I think I figure out why my Yahoo accounts are being blocked.
Can Avast! pick up this worm? Or is it hiding which Avast! can’t detect?
Also Known As: SQL Slammer Worm [ISS], DDOS.SQLP1434.A [Trend], W32/SQLSlammer [McAfee], Slammer [F-Secure], Sapphire [eEye], W32/SQLSlam-A [Sophos]
Type: Worm
Infection Length: 376 bytes
Systems Affected: Windows 95, Windows 98, Windows NT, Windows 2000, Windows XP, Windows Me
Systems Not Affected: DOS, Linux, Macintosh, Novell Netware, OS/2, UNIX, Windows 3.x
CVE References: CAN-2002-0649
Threat Assessment
Wild
Number of infections: More than 1000
Number of sites: More than 10
Geographical distribution: High
Threat containment: Easy
Removal: Easy
Damage
Payload:
Degrades performance: May affect network availability
Distribution
Technical Details
Ports: UDP port 1434. The worm continuously sends traffic to randomly generated IP addresses, attempting to send itself to hosts running the Microsoft SQL Server Resolution Service, and that, therefore listens on that particular port.

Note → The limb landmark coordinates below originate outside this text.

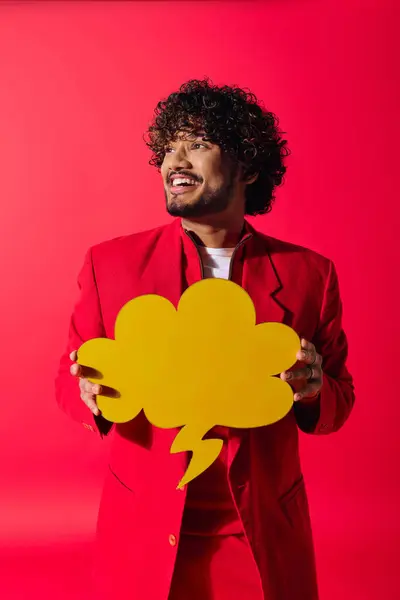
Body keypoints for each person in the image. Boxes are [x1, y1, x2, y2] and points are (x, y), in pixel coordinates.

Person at [55, 79, 355, 600]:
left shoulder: (311, 275)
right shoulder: (110, 265)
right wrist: (88, 394)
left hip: (260, 534)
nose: (175, 160)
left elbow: (340, 399)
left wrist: (312, 389)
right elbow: (69, 376)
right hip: (148, 534)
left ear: (249, 168)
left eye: (197, 143)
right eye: (169, 146)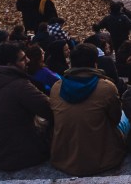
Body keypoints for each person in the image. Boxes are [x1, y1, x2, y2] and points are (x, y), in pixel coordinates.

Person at [0, 43, 52, 171]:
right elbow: (51, 110)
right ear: (9, 65)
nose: (28, 61)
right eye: (22, 59)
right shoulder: (18, 85)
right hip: (16, 155)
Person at [49, 43, 126, 176]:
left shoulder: (56, 88)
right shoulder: (106, 87)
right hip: (103, 159)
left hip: (64, 158)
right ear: (95, 63)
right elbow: (115, 119)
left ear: (71, 63)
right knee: (125, 116)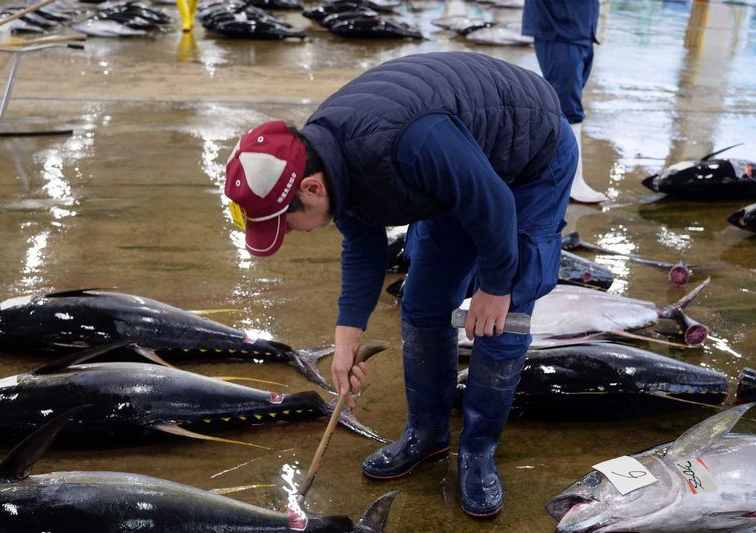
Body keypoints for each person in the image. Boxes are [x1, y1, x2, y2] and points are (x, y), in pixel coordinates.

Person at [224, 51, 576, 519]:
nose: (290, 234)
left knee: (500, 321)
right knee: (422, 303)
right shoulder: (324, 158)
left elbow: (492, 201)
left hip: (531, 154)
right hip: (457, 165)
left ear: (310, 189)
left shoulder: (409, 142)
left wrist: (495, 285)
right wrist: (346, 336)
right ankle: (427, 433)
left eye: (287, 225)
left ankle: (477, 452)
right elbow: (362, 243)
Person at [523, 0, 606, 203]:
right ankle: (571, 181)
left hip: (581, 30)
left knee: (568, 104)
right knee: (568, 109)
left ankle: (557, 175)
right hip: (560, 29)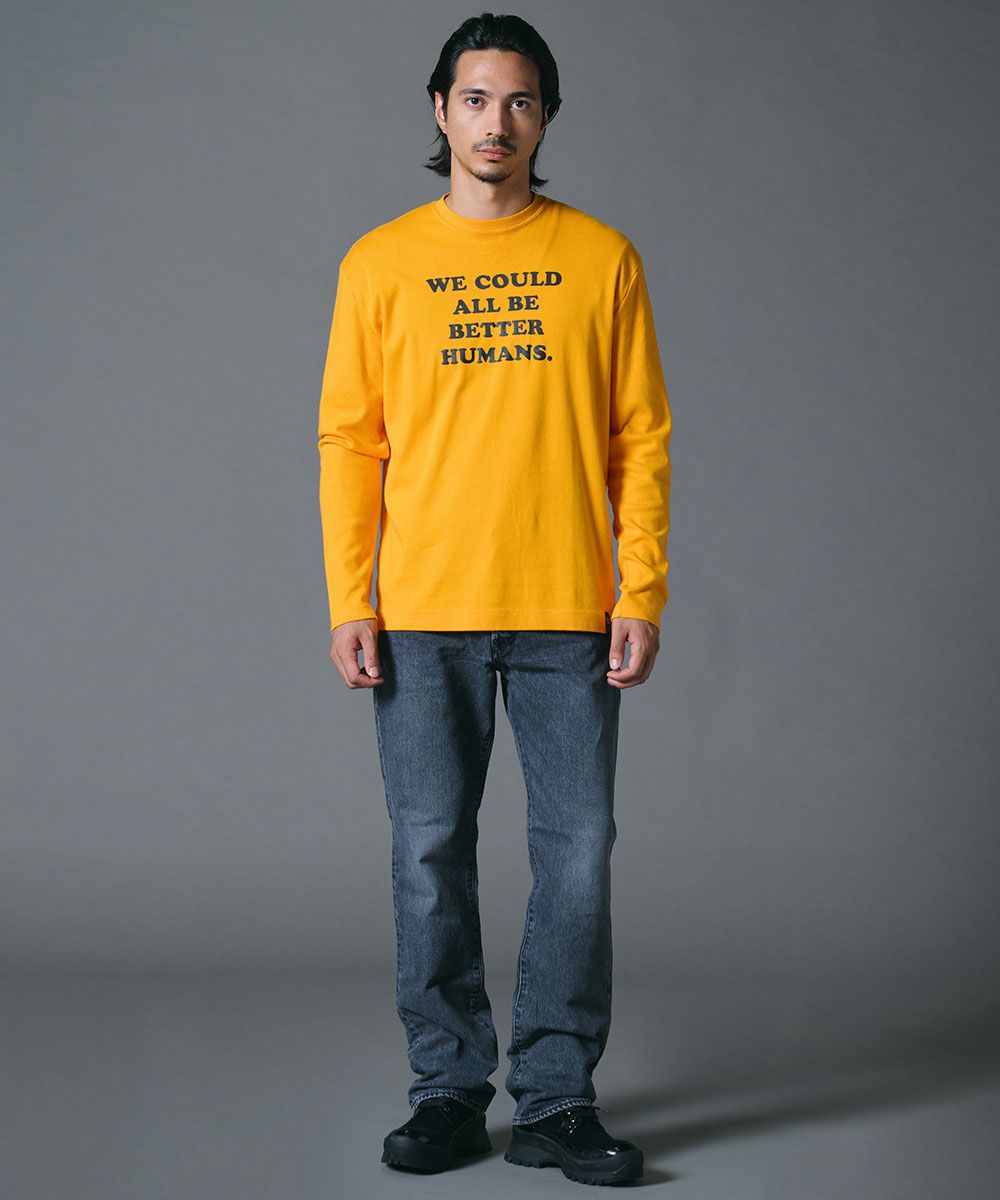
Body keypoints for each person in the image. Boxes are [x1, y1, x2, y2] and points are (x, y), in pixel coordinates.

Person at [316, 12, 671, 1187]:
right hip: (423, 606)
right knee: (429, 852)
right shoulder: (380, 262)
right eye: (474, 98)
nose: (495, 122)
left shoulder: (602, 258)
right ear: (439, 110)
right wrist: (350, 597)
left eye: (518, 100)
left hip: (568, 603)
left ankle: (557, 1101)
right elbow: (349, 441)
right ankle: (449, 1092)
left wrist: (640, 588)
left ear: (546, 117)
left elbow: (639, 437)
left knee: (578, 856)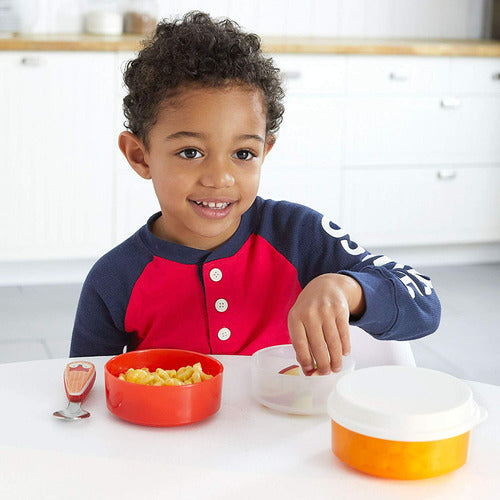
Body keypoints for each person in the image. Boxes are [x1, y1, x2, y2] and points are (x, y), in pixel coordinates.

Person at [70, 11, 440, 375]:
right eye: (190, 152)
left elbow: (425, 304)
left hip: (287, 431)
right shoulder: (114, 279)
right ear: (140, 155)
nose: (220, 178)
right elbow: (82, 392)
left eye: (243, 154)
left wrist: (346, 288)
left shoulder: (298, 235)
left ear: (265, 151)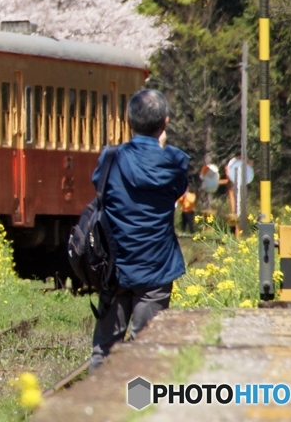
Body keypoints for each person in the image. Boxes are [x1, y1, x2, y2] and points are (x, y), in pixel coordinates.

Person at [89, 89, 189, 372]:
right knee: (147, 349)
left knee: (105, 350)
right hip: (156, 270)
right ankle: (140, 409)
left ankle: (98, 409)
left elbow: (99, 186)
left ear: (128, 120)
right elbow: (177, 190)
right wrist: (161, 147)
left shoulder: (110, 159)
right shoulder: (175, 162)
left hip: (114, 268)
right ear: (165, 123)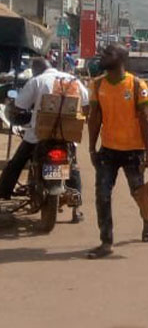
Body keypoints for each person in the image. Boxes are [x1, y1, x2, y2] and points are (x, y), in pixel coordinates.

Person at [86, 44, 148, 259]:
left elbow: (145, 120)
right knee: (102, 195)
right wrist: (91, 148)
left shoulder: (136, 85)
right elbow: (94, 118)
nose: (103, 56)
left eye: (109, 53)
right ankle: (106, 242)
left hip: (133, 151)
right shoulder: (97, 84)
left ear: (121, 59)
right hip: (108, 150)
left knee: (138, 192)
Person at [0, 58, 88, 223]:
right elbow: (86, 102)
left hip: (38, 135)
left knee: (17, 163)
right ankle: (77, 209)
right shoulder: (73, 79)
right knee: (73, 167)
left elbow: (19, 105)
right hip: (67, 136)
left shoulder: (37, 80)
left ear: (35, 70)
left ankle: (4, 193)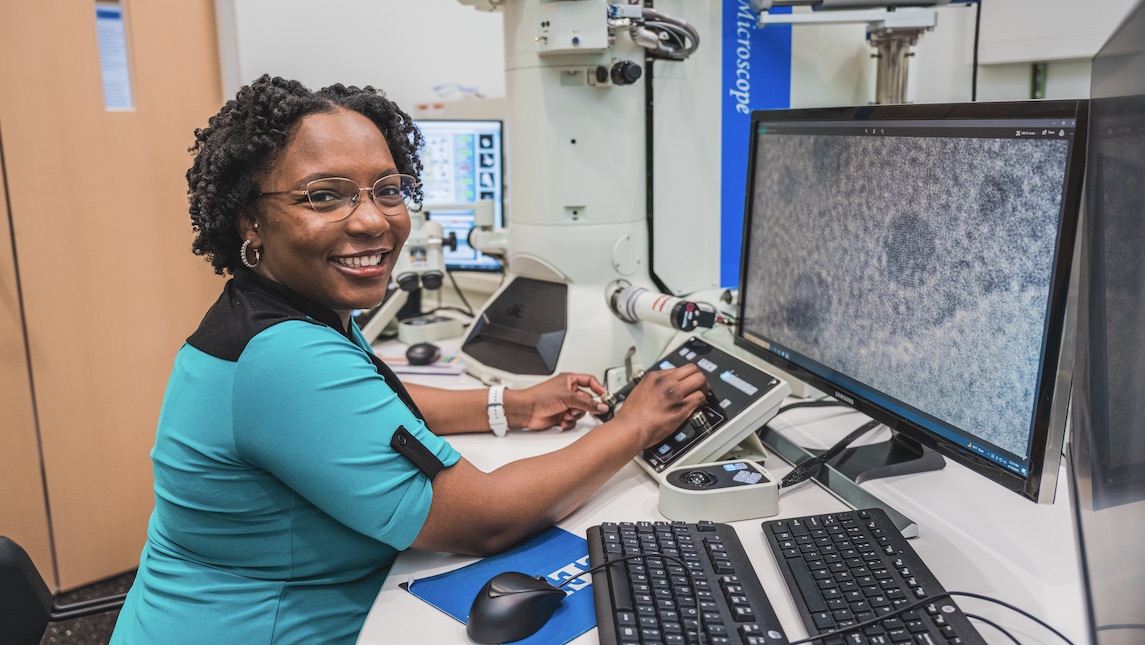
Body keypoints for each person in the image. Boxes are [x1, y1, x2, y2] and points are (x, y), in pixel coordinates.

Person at [109, 75, 708, 644]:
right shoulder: (283, 354)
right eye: (324, 196)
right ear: (250, 218)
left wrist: (511, 405)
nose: (372, 220)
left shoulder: (279, 310)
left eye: (388, 190)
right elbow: (484, 519)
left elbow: (369, 411)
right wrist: (634, 427)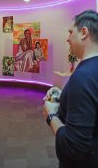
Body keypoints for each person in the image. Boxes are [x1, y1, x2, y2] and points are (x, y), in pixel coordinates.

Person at [43, 10, 98, 168]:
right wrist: (65, 96)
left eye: (70, 32)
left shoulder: (83, 77)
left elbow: (73, 148)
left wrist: (51, 115)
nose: (67, 38)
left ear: (83, 33)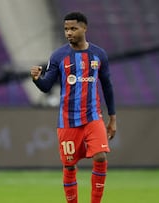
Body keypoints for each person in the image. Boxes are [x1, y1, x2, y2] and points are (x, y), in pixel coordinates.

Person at [30, 12, 116, 203]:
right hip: (68, 120)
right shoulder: (58, 56)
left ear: (84, 28)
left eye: (73, 28)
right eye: (66, 29)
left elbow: (107, 86)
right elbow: (46, 86)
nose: (69, 32)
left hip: (93, 116)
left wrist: (113, 118)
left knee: (100, 157)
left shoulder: (98, 54)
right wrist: (37, 79)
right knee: (69, 166)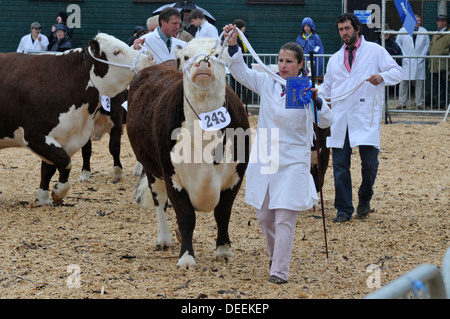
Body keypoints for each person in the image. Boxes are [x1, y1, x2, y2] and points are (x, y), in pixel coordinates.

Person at [223, 24, 333, 284]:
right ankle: (275, 256)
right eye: (280, 60)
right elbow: (240, 72)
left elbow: (327, 120)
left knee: (285, 217)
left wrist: (316, 101)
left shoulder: (307, 89)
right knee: (264, 216)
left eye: (289, 61)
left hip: (294, 158)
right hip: (266, 154)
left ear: (300, 64)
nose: (283, 65)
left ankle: (279, 271)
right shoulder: (268, 81)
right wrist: (232, 44)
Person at [319, 13, 403, 223]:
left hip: (365, 116)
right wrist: (316, 92)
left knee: (370, 165)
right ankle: (344, 209)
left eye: (347, 28)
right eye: (341, 30)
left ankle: (365, 196)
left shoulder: (375, 51)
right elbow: (327, 88)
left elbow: (398, 72)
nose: (344, 33)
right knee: (340, 166)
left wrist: (382, 76)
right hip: (340, 119)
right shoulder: (334, 59)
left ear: (357, 28)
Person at [395, 15, 430, 110]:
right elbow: (398, 43)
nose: (419, 22)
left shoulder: (424, 31)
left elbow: (427, 44)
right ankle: (402, 102)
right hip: (406, 60)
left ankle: (419, 102)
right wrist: (404, 55)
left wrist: (422, 56)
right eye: (417, 21)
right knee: (404, 82)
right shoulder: (403, 30)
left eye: (419, 20)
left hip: (419, 60)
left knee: (419, 82)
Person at [428, 14, 450, 109]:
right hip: (435, 64)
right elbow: (432, 46)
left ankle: (446, 103)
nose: (437, 23)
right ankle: (438, 103)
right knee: (436, 85)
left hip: (444, 64)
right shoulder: (436, 33)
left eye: (439, 21)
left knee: (446, 85)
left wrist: (445, 53)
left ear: (444, 22)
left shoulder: (448, 34)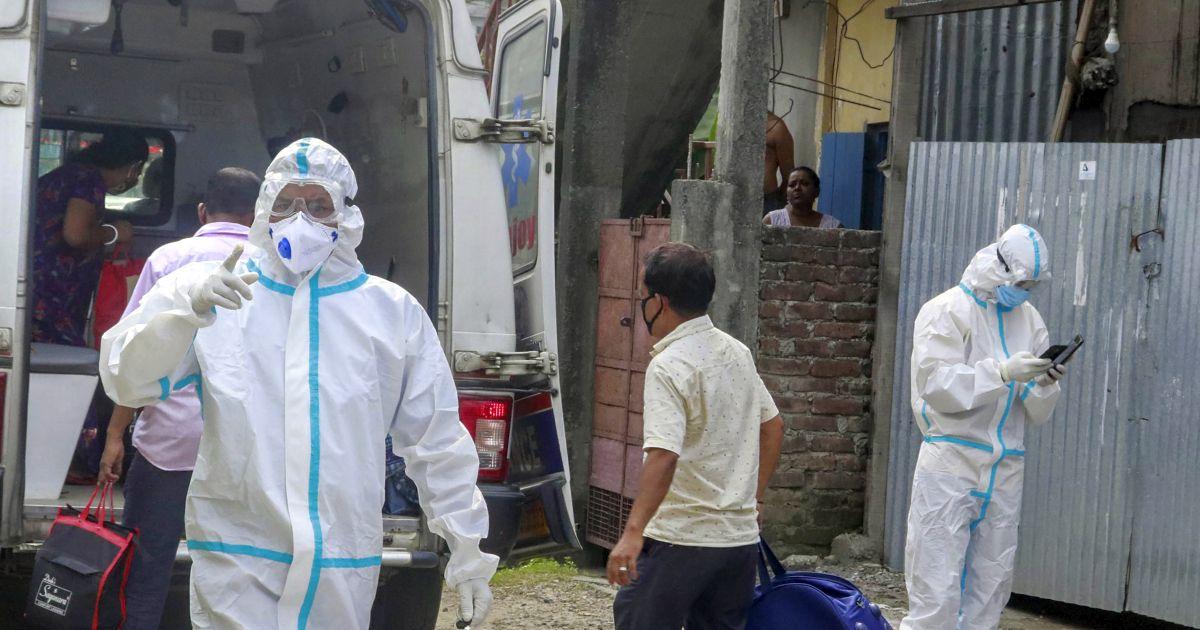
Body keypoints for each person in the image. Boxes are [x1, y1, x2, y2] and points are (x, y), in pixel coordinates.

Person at [99, 139, 496, 629]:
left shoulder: (390, 314)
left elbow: (435, 440)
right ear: (264, 207)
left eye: (318, 205)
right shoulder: (217, 295)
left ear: (346, 214)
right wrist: (182, 311)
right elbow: (128, 381)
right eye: (285, 203)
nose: (300, 219)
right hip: (240, 555)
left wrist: (467, 547)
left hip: (340, 560)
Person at [97, 167, 261, 630]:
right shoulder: (275, 268)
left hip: (166, 446)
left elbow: (133, 355)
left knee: (145, 570)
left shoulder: (168, 259)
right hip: (244, 454)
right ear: (257, 215)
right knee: (242, 578)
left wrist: (115, 436)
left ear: (202, 211)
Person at [608, 242, 785, 630]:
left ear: (660, 302)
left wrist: (632, 534)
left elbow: (664, 455)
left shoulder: (669, 366)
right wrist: (755, 498)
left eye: (642, 297)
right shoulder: (737, 352)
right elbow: (773, 426)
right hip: (738, 544)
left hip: (680, 539)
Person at [900, 224, 1065, 630]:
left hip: (1006, 464)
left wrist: (1044, 383)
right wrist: (1002, 372)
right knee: (936, 580)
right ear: (998, 266)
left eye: (1032, 285)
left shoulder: (1029, 319)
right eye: (1020, 283)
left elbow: (1035, 411)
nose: (1025, 292)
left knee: (992, 581)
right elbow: (937, 385)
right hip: (952, 458)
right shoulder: (946, 311)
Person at [32, 129, 146, 346]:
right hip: (49, 290)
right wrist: (114, 232)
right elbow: (75, 235)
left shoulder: (73, 173)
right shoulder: (89, 181)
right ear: (134, 166)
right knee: (58, 353)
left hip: (38, 284)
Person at [763, 166, 842, 229]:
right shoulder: (772, 221)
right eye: (792, 185)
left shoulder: (832, 226)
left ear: (817, 191)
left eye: (804, 184)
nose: (797, 188)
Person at [763, 112, 795, 214]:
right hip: (734, 195)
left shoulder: (776, 127)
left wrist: (779, 200)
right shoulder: (733, 123)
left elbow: (788, 175)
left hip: (767, 200)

When W32.SQLExp.Worm attacks a vulnerable system, it does the following:
Sends itself to the SQL Server Resolution Service, which listens on UDP port 1434.
Takes advantage of a buffer overflow vulnerability that allows a portion of system memory to be overwritten. When the worm does this, it runs in the same security context as the SQL Server service.
Calls the Windows API function, GetTickCount, and uses the result as a seed to randomly generate IP addresses.
Opens a socket on the infected computer and attempts to repeatedly send itself to UDP port 1434 on the IP addresses it has generated, by using an ephemeral source port. Because the worm does not selectively attack the hosts in the local subnet, large amounts of traffic are the result.